┌─ Data for this task

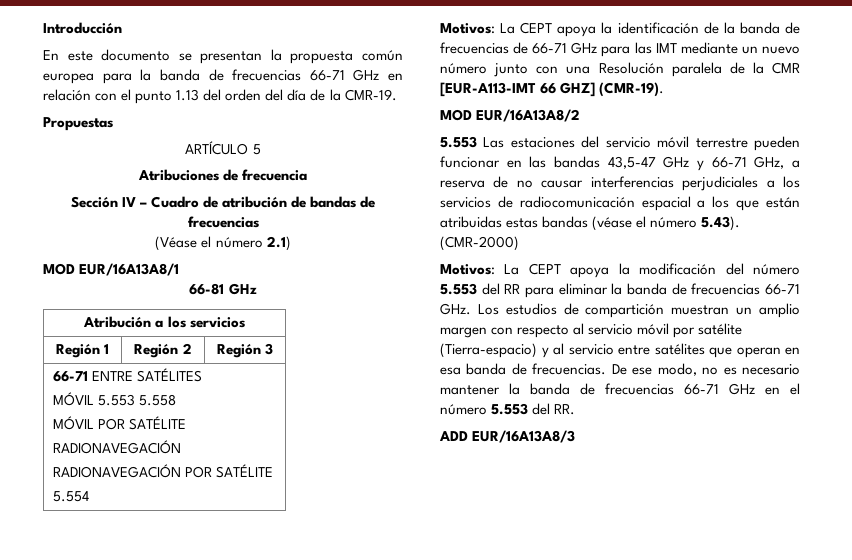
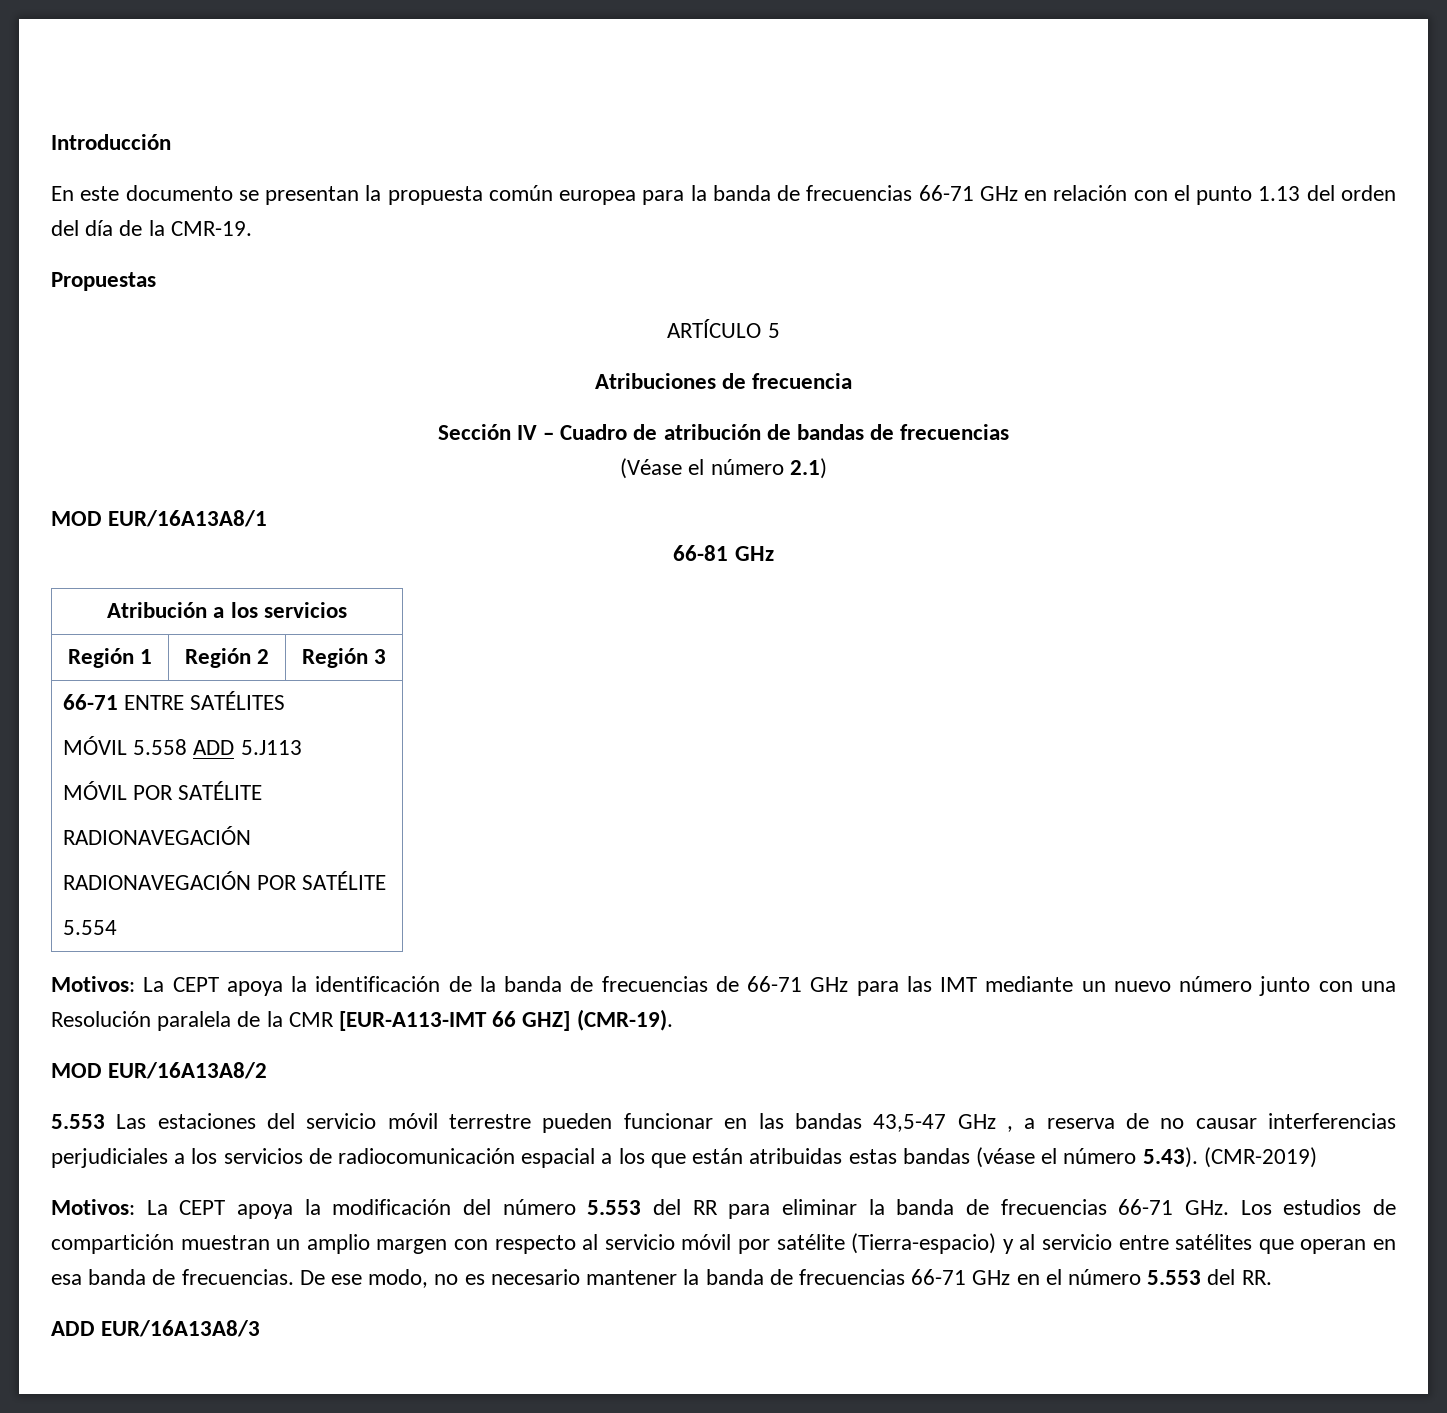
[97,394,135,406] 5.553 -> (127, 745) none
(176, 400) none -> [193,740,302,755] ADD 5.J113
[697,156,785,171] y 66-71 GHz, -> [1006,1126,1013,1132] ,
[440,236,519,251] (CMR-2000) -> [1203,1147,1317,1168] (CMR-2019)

└─
┌─ Data for this task

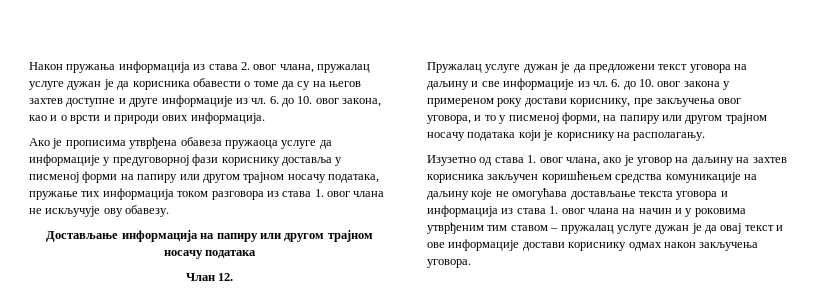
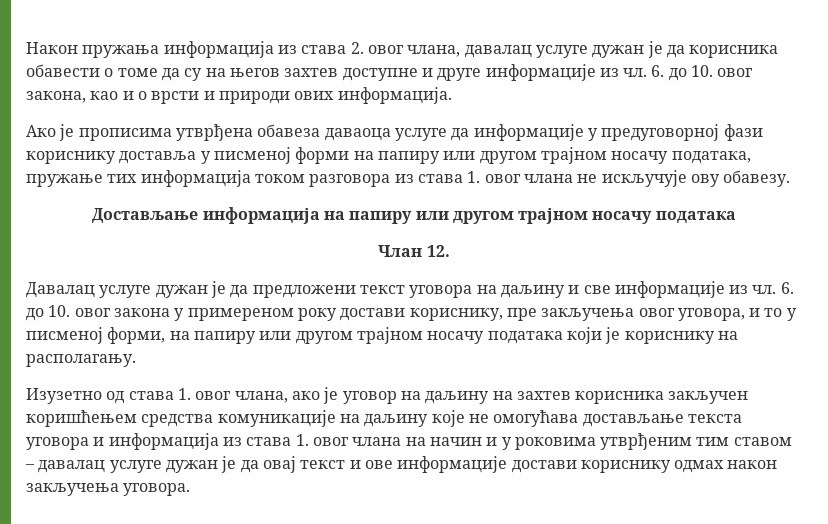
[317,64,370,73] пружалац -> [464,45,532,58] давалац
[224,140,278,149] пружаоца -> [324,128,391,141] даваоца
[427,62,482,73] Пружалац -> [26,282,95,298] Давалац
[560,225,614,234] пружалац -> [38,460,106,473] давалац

└─

• Problem description
Everything above from the line containing "[427,62,482,73] Пружалац ->" down to the line containing "[560,225,614,234] пружалац ->" is to be transcribed exactly, with both of those lines included and nothing else added.

• Result of this task
[427,62,482,73] Пружалац -> [26,282,95,298] Давалац
[560,225,614,234] пружалац -> [38,460,106,473] давалац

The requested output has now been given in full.